- _WHAT TO WORK ON_
1 – Reproduce word for word the passage of the Bayfield-Nares association bylaws below, beginning at the words "2/5ths of the" and stopping after "part of quorum.".
2 – Write the next part of the Bayfield-Nares association bylaws that come below, picking up right after their final sentence.

The name of the Corporation is Bayfield-Nares Islanders’ Association (BNIA), which is incorporated under the Corporations Act, Province of Ontario, by letter patent effective April 19, 1962.
The head office will be located within the greater Toronto Area in the Province of Ontario as determined by the Board of Directors.
The Corporation’s seal of Corporation is shown below.
a) To protect, maintain and improve the natural environment of Bayfield-Nares.
b) To represent and promote the interests of the members of Bayfield Inlet, Nares Inlet and adjoining areas situated on the Georgian Bay, in the Township of the Archipelago, in the District of Parry Sound/, in the Province of Ontario.
c) To promote and develop aquatic and other physical activities and sports among such residents.
d) To invest and deal with the monies of the Corporation not immediately required for its objects in such manner as may be determined by its Board of Directors.
There shall be the following classes of members:
a) Full Members
b) Honorary Life Members
c) Associate Members
DEFINITION OF MEMBERS
a) Full Members – All persons who are owners or part owners of real property in Bayfield Inlet or Nares Inlet or the adjoining areas situate on the Georgian Bay, in the Township of The Archipelago, in the District of Parry Sound/Muskoka, Ontario, and “all adult family members” of such persons shall be eligible for membership in the Association. The directors may, by resolution, determine that other persons may also be eligible for membership.
b) Honorary Life Members – As proposed by resolution of the directors and confirmed at a General Meeting of members.
c) Associate Members – All persons who share a cottage address with a Full Member (see Section 2, a) shall be eligible to become Associate Members.
TERMINATION OF MEMBERSHIP
a) Resignation – Any member may resign at any time upon giving 30 days written notice. No return of dues paid for a year can be made.
b) Failure to Pay Dues – Any Member who has not paid dues for over one year shall be deemed to have resigned 90 days after the date of mailing of the dues notice for the second year.
The Officers of the Corporation shall consist of a Past President, a President, a Vice President, a Secretary and a Treasurer. These Officers will be responsible for the conduct of the organization and its business on a day to day basis.
Officers shall be elected from the membership by the Board of Directors for a term of one year and shall serve until their successors have been elected. Officers shall be eligible for re-election.
BOARD OF DIRECTORS
The affairs and property of the Corporation shall be managed and supervised by a Board of a maximum of seventeen (17) and a minimum of eleven (11) directors to be elected at each Annual Meeting of Members.
2/5ths of the directors will be required as a quorum for meetings of the Board. Directors attending by conference call will constitute part of quorum.

- _SUPPLIED ENTRIES_
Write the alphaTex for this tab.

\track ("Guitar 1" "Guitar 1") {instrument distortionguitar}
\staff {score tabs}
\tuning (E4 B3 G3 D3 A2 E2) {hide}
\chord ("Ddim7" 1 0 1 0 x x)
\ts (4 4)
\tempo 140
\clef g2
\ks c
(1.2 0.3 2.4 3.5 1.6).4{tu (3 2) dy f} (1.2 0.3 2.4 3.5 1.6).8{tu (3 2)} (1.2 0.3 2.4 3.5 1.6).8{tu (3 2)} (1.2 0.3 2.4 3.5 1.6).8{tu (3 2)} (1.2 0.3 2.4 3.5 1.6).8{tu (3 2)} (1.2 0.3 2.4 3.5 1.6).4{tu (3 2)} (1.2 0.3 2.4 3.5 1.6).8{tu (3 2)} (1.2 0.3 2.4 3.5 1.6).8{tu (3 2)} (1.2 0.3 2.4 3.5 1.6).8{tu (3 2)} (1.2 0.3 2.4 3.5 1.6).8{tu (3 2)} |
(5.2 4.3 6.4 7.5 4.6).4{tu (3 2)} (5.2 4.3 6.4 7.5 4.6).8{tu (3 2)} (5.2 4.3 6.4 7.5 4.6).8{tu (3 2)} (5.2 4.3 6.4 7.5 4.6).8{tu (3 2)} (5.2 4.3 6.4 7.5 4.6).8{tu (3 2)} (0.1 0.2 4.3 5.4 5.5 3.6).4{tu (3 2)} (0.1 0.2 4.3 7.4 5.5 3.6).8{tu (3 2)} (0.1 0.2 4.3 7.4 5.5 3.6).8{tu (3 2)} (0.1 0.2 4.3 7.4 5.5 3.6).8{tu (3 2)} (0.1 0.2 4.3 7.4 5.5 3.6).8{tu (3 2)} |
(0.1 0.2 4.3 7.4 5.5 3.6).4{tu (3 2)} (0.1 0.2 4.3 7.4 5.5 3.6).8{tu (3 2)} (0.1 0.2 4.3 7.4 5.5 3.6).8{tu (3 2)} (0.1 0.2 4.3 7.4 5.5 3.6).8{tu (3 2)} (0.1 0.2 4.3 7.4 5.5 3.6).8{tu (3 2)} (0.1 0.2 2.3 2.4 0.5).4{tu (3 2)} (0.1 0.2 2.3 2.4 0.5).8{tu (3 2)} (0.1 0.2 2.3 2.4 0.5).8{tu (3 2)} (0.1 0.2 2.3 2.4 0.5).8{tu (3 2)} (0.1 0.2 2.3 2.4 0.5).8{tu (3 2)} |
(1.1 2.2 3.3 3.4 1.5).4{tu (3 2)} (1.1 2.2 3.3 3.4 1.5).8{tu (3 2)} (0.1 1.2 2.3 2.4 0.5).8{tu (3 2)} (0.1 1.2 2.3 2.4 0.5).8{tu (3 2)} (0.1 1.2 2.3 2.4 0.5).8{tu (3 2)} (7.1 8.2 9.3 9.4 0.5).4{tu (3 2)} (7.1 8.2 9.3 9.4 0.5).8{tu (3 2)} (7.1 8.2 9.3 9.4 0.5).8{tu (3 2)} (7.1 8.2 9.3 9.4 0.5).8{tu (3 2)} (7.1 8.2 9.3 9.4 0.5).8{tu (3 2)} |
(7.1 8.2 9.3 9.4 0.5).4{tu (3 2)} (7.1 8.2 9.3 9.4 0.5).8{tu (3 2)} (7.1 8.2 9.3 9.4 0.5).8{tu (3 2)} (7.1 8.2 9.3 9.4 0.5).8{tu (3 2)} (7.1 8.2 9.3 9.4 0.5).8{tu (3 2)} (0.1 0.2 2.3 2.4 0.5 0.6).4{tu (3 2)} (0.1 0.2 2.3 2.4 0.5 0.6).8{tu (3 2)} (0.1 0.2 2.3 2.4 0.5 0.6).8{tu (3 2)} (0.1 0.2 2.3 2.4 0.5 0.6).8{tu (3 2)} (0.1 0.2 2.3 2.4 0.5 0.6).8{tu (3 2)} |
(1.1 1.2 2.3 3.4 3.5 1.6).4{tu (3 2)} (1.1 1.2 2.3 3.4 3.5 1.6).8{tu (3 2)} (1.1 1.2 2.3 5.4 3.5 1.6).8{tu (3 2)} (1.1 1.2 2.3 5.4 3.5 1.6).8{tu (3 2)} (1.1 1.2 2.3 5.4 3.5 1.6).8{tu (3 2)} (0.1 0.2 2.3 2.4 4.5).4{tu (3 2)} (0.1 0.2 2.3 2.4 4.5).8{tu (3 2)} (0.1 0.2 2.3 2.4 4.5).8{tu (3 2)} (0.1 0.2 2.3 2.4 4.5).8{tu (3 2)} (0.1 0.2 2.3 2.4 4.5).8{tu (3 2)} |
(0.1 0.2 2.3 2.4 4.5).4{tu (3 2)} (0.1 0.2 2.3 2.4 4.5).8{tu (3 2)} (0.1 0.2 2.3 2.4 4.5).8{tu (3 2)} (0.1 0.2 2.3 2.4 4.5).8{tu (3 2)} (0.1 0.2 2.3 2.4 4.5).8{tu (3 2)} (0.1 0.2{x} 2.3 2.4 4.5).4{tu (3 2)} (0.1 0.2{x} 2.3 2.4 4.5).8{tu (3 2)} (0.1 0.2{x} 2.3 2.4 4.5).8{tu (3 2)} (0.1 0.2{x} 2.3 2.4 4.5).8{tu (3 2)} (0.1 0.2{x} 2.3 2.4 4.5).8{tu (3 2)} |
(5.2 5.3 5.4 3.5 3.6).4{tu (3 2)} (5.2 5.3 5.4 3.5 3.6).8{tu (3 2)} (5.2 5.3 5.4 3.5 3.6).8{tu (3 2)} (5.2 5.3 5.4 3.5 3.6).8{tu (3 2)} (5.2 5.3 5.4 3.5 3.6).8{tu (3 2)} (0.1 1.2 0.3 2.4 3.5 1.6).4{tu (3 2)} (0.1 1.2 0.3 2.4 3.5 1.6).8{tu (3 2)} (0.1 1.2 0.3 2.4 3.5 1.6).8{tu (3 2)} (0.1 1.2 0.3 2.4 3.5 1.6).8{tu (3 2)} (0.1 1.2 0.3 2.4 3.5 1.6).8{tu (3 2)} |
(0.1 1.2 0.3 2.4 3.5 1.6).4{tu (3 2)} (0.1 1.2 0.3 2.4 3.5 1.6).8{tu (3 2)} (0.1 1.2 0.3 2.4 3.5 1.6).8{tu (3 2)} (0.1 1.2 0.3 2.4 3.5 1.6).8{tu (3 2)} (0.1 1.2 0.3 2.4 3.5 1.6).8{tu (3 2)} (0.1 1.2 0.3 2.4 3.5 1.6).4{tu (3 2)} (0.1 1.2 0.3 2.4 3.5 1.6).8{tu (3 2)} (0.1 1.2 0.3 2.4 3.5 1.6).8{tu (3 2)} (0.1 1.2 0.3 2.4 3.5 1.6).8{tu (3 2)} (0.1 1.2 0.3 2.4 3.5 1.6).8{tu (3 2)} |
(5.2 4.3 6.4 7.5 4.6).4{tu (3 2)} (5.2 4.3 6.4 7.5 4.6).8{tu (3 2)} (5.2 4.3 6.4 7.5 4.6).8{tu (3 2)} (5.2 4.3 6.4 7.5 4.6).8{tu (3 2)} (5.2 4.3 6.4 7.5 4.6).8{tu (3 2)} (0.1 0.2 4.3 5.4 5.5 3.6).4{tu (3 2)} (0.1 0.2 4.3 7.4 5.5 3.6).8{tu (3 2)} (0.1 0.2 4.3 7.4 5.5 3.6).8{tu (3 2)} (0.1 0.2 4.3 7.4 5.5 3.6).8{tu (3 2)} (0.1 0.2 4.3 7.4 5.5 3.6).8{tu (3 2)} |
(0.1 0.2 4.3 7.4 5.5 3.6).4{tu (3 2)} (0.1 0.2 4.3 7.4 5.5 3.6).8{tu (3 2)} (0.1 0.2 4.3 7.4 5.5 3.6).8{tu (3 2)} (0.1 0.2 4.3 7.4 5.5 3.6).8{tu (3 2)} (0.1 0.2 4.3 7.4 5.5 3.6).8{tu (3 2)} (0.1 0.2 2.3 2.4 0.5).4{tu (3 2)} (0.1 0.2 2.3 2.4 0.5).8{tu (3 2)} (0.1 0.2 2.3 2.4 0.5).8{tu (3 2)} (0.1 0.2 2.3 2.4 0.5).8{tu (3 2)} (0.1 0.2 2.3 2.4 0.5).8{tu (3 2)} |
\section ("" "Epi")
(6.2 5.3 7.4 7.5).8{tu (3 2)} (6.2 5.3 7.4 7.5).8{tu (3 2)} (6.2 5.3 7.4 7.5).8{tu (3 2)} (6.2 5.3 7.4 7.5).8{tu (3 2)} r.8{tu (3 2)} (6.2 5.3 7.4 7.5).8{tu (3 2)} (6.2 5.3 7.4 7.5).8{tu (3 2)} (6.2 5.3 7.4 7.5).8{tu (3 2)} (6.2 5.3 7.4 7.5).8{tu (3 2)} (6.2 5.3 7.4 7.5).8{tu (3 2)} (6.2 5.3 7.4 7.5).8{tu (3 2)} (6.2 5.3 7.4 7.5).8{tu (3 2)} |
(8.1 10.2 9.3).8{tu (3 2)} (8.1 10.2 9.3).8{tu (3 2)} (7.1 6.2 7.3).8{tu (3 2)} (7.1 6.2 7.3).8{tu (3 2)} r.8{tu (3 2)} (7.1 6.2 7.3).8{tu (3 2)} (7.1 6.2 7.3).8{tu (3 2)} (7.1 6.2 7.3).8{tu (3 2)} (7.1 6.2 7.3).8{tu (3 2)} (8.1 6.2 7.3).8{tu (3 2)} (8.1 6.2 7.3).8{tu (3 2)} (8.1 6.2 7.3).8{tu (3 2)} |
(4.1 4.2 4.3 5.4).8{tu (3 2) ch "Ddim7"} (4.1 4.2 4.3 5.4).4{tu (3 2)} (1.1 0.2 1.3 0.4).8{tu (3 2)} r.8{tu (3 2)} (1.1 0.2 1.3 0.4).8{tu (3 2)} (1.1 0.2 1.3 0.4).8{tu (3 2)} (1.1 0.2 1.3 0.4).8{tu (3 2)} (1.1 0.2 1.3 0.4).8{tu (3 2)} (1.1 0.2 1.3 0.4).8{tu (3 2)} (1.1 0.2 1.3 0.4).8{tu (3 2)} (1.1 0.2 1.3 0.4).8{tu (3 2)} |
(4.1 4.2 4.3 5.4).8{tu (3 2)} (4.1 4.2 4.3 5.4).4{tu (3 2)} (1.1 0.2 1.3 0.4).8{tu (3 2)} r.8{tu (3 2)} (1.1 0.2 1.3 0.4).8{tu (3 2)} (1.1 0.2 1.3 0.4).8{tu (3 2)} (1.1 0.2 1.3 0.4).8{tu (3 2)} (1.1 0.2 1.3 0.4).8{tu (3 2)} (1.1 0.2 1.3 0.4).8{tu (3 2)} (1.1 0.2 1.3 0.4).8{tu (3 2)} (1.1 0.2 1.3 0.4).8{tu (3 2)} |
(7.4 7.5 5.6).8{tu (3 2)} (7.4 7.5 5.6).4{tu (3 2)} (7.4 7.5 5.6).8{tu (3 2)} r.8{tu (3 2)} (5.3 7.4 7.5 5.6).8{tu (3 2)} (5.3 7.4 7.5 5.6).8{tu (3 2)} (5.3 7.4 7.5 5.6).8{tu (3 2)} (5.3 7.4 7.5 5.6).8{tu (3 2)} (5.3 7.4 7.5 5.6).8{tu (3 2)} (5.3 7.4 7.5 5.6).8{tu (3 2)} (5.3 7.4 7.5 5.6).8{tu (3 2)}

- _RESULTS OF THE EXERCISE_
1 –
2/5ths of the directors will be required as a quorum for meetings of the Board. Directors attending by conference call will constitute part of quorum.

2 –
ELECTION AND TERM OF DIRECTORS
Directors shall be elected for a term of one year by the Members at the Annual Meeting. Directors shall be eligible for re-election for additional terms of one year.
Provided there is a quorum of directors remaining in office, the Board, by a Resolution passed by a majority of those members of the Board present at a meeting, may fill any vacancy that occurs on the Board. Those appointed shall hold office until the next Annual Meeting and may stand for election to the Board as a new Director.
REMOVAL OF OFFICERS AND DIRECTORS
Any Director may be removed from office by a resolution passed by a majority of the Members present at a meeting duly called for that purpose. A notice of meeting indicating this action must be sent to all Members 30 days in advance. 4
Any Officer may be removed by a resolution passed by a majority of the Directors at a meeting duly called for that purpose. A notice of meeting indicating this action must be sent to all Directors 30 days in advance.
REMUNERATION OF DIRECTORS AND OFFICERS
The directors or officers shall receive no remuneration for acting as such.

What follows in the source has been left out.